La justice protège la mémoire de Charlotte Delbo | Livres Hebdo

Par Michel Puche, le 10.01.2018 à 14h41 (mis à jour le 10.01.2018 à 15h35) Contrefaçon

La justice protège la mémoire de Charlotte Delbo

Charlotte Delbo, auteure de la trilogie "Auschwitz et après" - Photo DR

Les éditions de Minuit, soutenues par la Scelf, gagnent en appel leur procès contre la société Native, condamnée pour avoir adapté sans autorisation les œuvres de Charlotte Delbo, figure emblématique de la Résistance française et de la déportation.

La cour d’appel de Paris, dans un arrêt du 22 décembre 2017, a tranché un litige, jugé une première fois en 2013 par le TGI de Paris et portant sur l’adaptation sans autorisation des œuvres de Charlotte Delbo pour les insérer dans le scénario du film Rideau Rouge à Raisko. Sollicitée par la société Native, Claudine Riera-Collet, légataire universel de l’écrivain décédée en 1985, avait pourtant refusé en 2007 de donner son accord, estimant que cette adaptation dénaturait le récit de Charlotte Delbo.
 
Rescapée du camp d’Auschwitz-Birkenau, Charlotte Delbo a notamment écrit Aucun de nous ne reviendra, Une connaissance inutile, Mesure de nos jours, constituant la trilogie Auschwitz et après (aux éditions de Minuit) ainsi que des pièces de théâtre pour transmettre son expérience vécue de la déportation. Le téléfilm Rideau Rouge à Raisko, présenté comme une histoire vraie, s’en est inspiré. Or la cour a considéré que "si le fait historique ne donne pas prise au droit d’auteur, il en va différemment de la narration originale faite par un auteur de ce fait historique". Et de pointer, dans un travail rigoureux de comparaison, tous les emprunts à l’œuvre.

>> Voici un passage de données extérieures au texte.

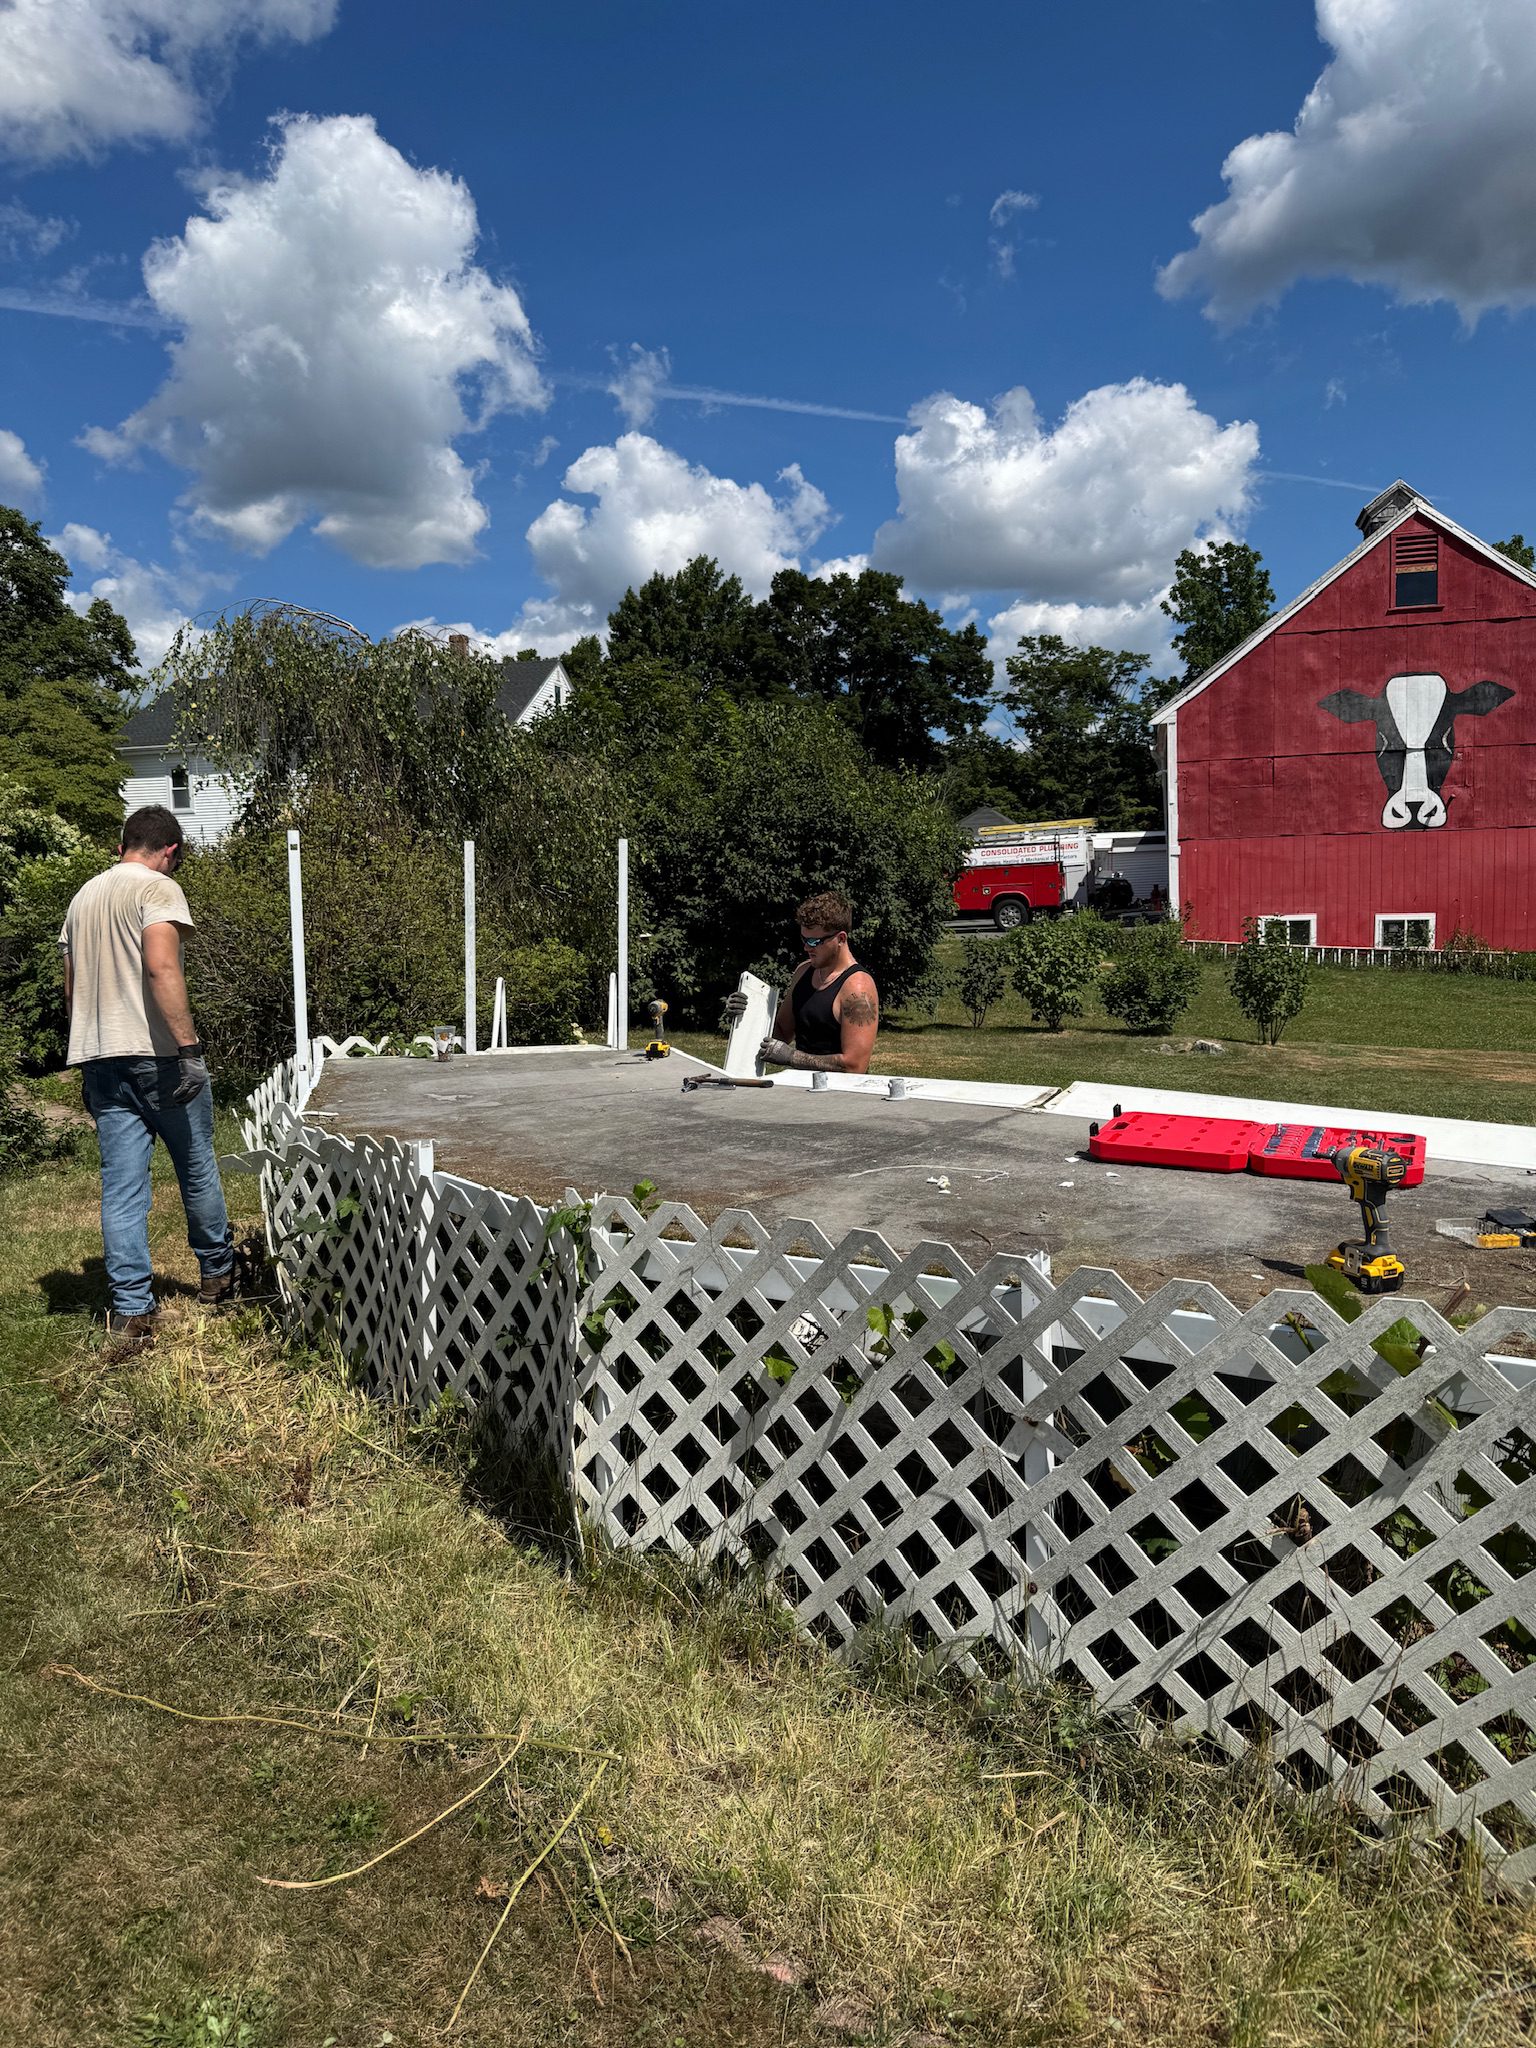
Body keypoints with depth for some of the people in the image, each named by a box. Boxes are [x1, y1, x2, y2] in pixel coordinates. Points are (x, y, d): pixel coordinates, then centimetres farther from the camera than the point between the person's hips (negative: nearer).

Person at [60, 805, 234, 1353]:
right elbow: (161, 967, -22)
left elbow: (71, 989, 21)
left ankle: (130, 1313, 3)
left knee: (120, 1187, 4)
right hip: (156, 1054, -6)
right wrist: (189, 1046, -24)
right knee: (197, 1168, 12)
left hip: (99, 1058, 7)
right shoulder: (159, 888, -7)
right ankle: (217, 1273, 28)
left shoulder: (83, 897, 17)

Préjudice moral, préjudice patrimonial
 
Pour de tels "actes de contrefaçon", la société Native est condamnée à payer à l’ayant droit de Claudine Riera-Collet, décédée en 2014, la somme de 10000 euros à titre de dommages et intérêts en réparation du préjudice moral et la somme de 10000 euros à titre de dommages et intérêts en réparation du préjudice patrimonial, et à payer aux éditions de Minuit la somme de 20000 euros à titre de dommages et intérêts en réparation du préjudice patrimonial. Au titre de l’article 700 du Code de procédure civile, la cour condamne aussi la société Native à verser 12000 euros à l’ayant droit de Claudine Riera-Collet et 12000 euros aux éditions de Minuit. La Scelf (Société civile des éditeurs de langue française) était intervenante volontaire à ce procès.